Weaknesses of this procedure include labeling of other molecules besides DNA when tritiated thymidine is added to a sample. In cases of carbon limitation, thymidine may also be used as a carbon source instead of as a DNA precursor. Results of thymidine incorporation experiments may be misleading when the proportion of thymidine incorporated into DNA compared to other molecules is not known.

=== Leucine incorporation ===
Leucine incorporation is used as a measure of protein synthesis in aquatic bacteria communities. Radio-labeled leucine is added to samples, and its accumulation into proteins, the hot trichloroacetic acid (CA)-insoluble parts of the cell is determined. The samples are then collected on membrane filter. Leucine protein is taken up by more than 50% of aquatic bacterial populations, and leucine incorporation can be used to estimate nitrogen utilization in the bacterial community.

== Marine seasonal succession dynamics ==
As bacterial populations have unique metabolisms and resource preferences, the use of high-resolution time-series analysis of bacterial compositions allows for the identification of patterns in seasonal bacterial succession. Differences in bacterial community compositions give rise to particular permutations of interspecies bacterial interactions with photosynthetic plankton, protist grazers, and phages thereby impacting seasonality dynamics. Statistical methods used to verify patterns in population dynamics and composition are demonstrated to be replicable over some years, and environmental factors served as predictors of these temporal patterns.

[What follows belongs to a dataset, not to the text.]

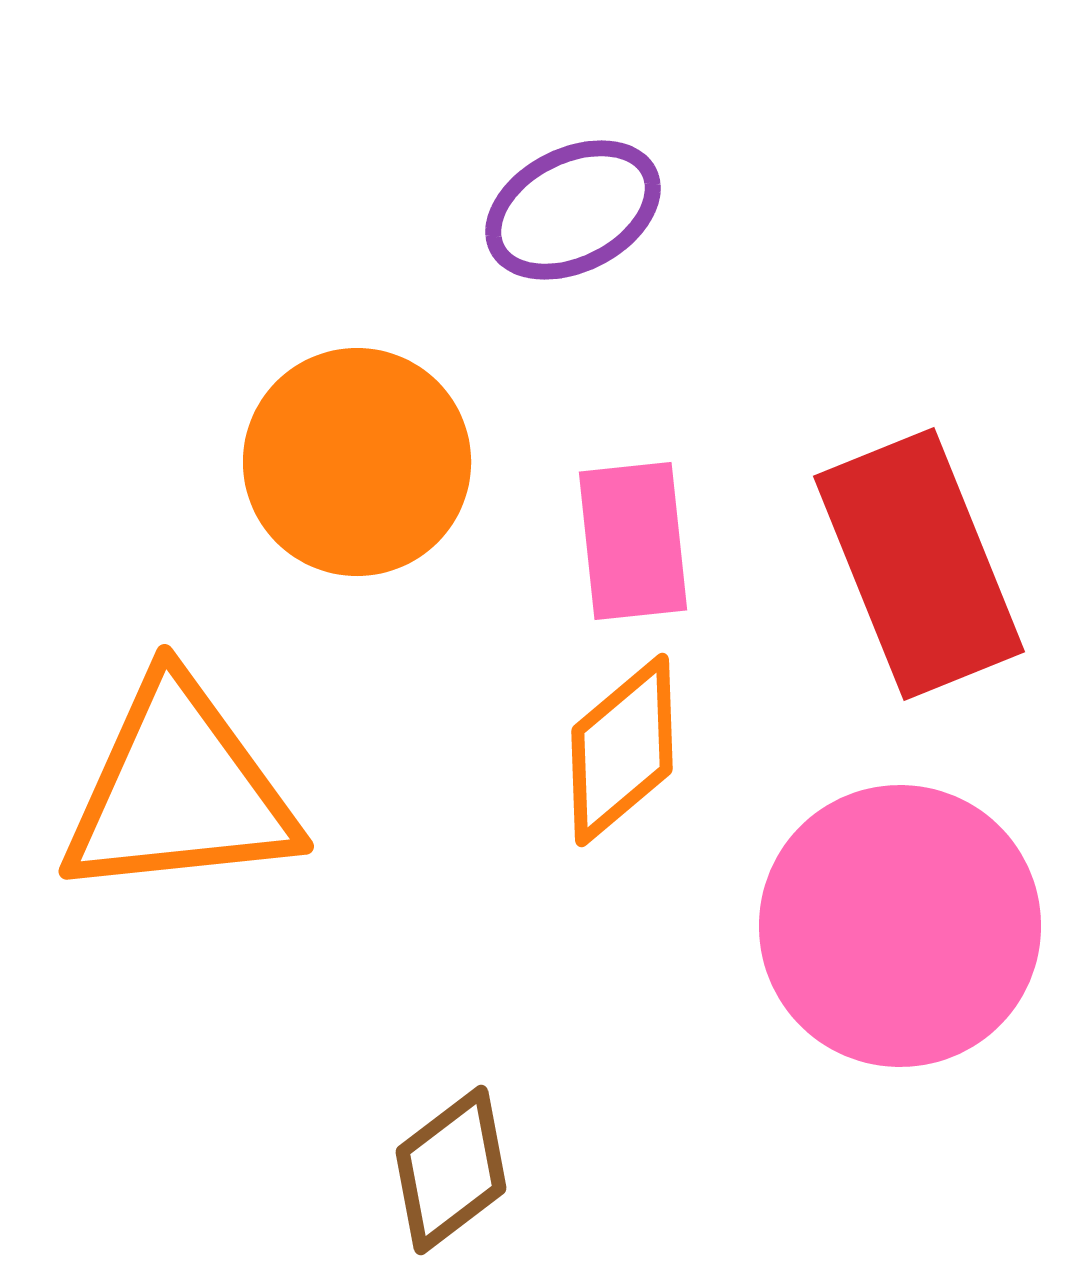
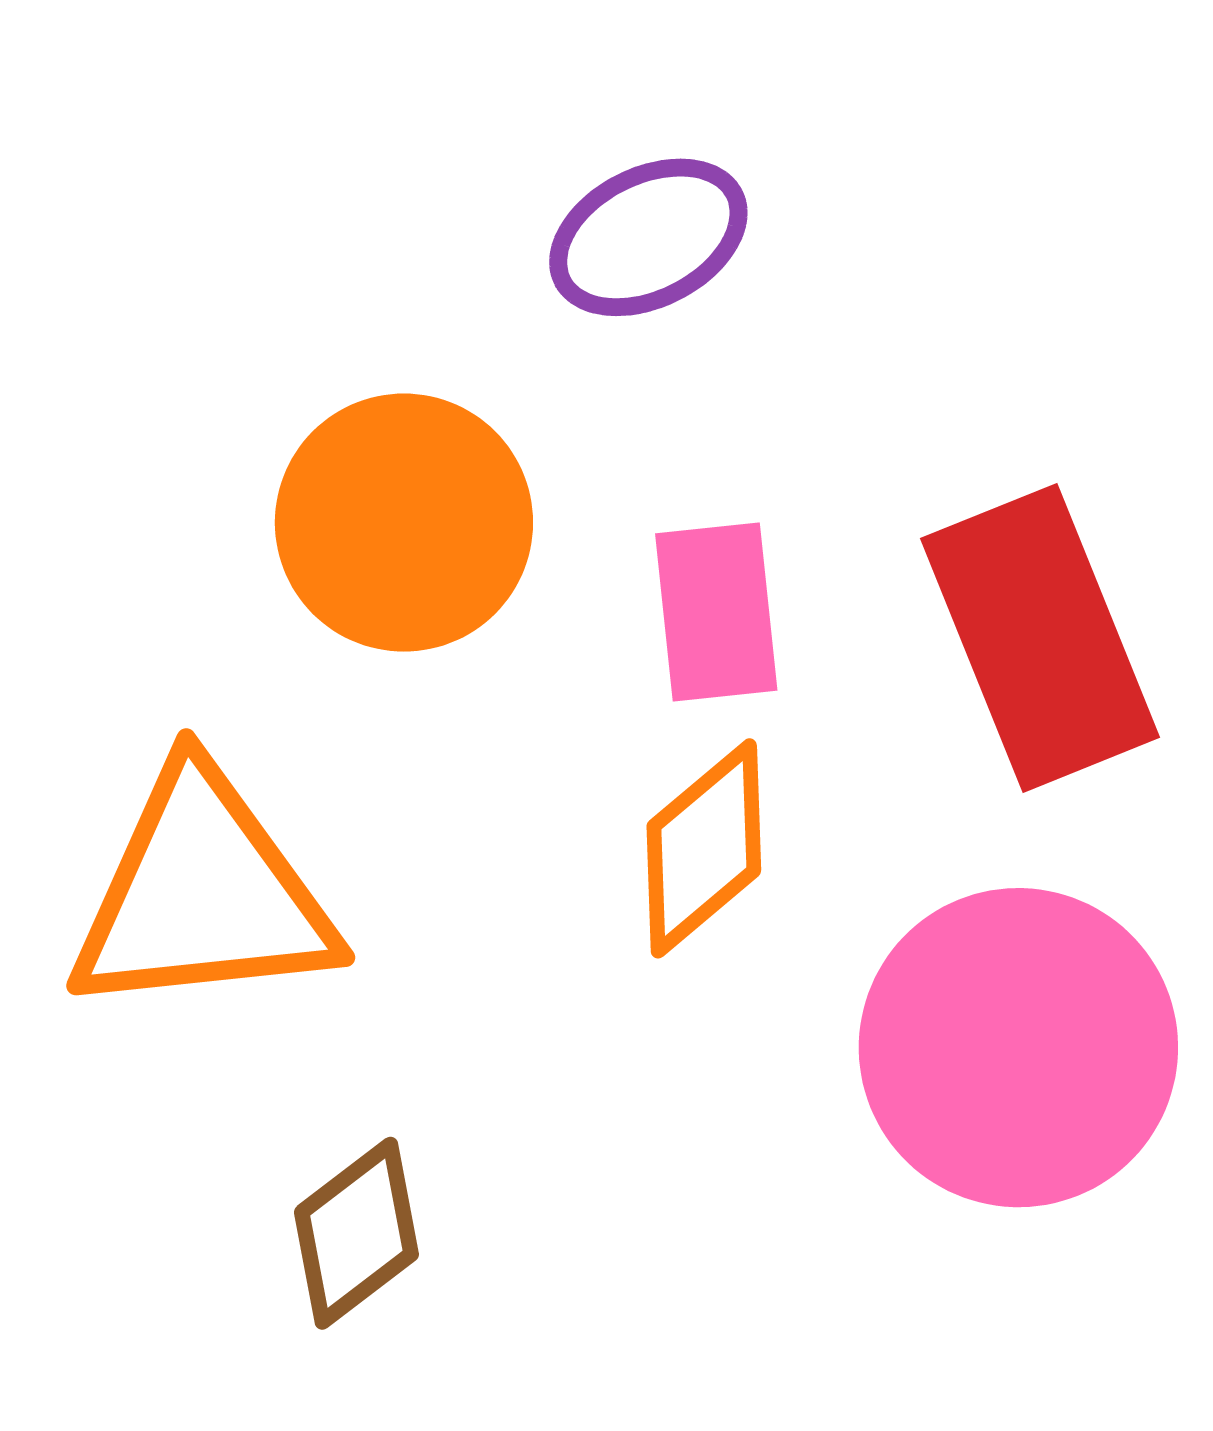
brown diamond: (451, 1170) -> (356, 1233), moved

=== Seasonal succession in temperate regions ===
As seasonal successions of phytoplankton populations follow a consistent recurring pattern, bacterial dynamics and phytoplankton succession can be correlated. In general, seasonal changes in bacterial composition follow changes in temperature and chlorophyll a, while nutrient availability limits bacterioplankton growth rates. During water column mixing in late autumn/winter, nutrients brought to the surface kicks start a distinct diatom spring bloom followed by dinoflagellates. After the spring bloom, bacterial production and growth become elevated due to the release of Dissolved organic matter (DOM) from phytoplankton decay. In this early succession stage, members of the class Flavobacteria (Bacteroidetes) are typically the dominant components of the bacterial community. Genome analysis and meta-transcriptomics have uncovered the presence of bacteria containing multiple hydrolytic enzymes facilitating the degradation and assimilation of DOM. During spring blooms, some members of the Roseobacter clade (Alphaproteobacteria) and some Gammaproteobacteria are usually associated with DOM degradation. As temperatures increase and the nutrients from the spring bloom gets depleted, smaller phytoplankton and cyanobacteria grow in the now oligotrophic waters.

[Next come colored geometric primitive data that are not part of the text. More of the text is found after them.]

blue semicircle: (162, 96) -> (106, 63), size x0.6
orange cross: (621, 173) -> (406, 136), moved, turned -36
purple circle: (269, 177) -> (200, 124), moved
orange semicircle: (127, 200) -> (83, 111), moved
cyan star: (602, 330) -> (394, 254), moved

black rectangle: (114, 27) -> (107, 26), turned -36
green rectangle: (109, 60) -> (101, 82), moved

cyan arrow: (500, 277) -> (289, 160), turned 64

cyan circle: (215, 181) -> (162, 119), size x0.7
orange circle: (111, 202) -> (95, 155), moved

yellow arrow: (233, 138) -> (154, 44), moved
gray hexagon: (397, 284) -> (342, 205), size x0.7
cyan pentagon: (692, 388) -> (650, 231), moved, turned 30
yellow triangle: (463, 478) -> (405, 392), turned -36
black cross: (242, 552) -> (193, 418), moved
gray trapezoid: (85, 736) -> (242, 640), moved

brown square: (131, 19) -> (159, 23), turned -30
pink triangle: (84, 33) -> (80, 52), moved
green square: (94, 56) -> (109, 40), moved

As waters become stratified in summer, Roseobacter, SAR86 (Gammaproteobacteria), and SAR11 (Alphaproteobacteria) clades of bacteria increase in abundance. The frequently observed autumn diatom and dinoflagellate blooms are correlated with supplementary nutrient inputs and high-frequency sampling in the Baltic Sea found that in autumn, Actinomycetota generally increase followed by different autumn-specific Flavobacteria, SAR11, and Planctomycetota.

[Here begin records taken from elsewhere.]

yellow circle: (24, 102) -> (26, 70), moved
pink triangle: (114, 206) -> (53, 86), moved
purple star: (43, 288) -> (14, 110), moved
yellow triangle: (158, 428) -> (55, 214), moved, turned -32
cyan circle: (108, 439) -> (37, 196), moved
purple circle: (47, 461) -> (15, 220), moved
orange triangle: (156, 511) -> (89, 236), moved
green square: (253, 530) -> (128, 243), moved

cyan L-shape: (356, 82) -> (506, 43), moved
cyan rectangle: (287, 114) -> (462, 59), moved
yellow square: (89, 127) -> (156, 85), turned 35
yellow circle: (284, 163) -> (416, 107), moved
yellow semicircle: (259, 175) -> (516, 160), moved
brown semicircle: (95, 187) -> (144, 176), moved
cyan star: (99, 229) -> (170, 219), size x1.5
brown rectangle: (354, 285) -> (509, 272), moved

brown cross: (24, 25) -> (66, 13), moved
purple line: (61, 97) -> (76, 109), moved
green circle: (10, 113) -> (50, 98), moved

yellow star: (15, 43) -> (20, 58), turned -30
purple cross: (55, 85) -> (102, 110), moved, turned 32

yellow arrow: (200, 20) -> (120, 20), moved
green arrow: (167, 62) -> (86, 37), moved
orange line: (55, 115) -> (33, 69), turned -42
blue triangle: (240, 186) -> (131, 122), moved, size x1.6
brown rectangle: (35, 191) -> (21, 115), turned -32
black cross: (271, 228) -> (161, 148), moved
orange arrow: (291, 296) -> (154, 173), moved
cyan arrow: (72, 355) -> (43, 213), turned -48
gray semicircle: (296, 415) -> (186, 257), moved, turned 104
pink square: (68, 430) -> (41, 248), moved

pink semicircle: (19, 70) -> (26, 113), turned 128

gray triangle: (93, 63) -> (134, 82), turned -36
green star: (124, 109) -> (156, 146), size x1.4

In the Mediterranean Sea, deep winter mixing allows members of the SAR11 clade to achieve increased diversity as the oligotrophic populations that once dominated during the summer stratification die off slowly. Among archaea in the Mediterranean Sea, Nitrososphaerota (formerly Thaumarchaeota) Marine Group I (MGI) and Euryarchaeota Marine Group II (MGII.B) populations became dominant in winter. While in the Baltic Sea, winter mixing brings Campylobacterota and archaea populations to the surface from their deep habitat.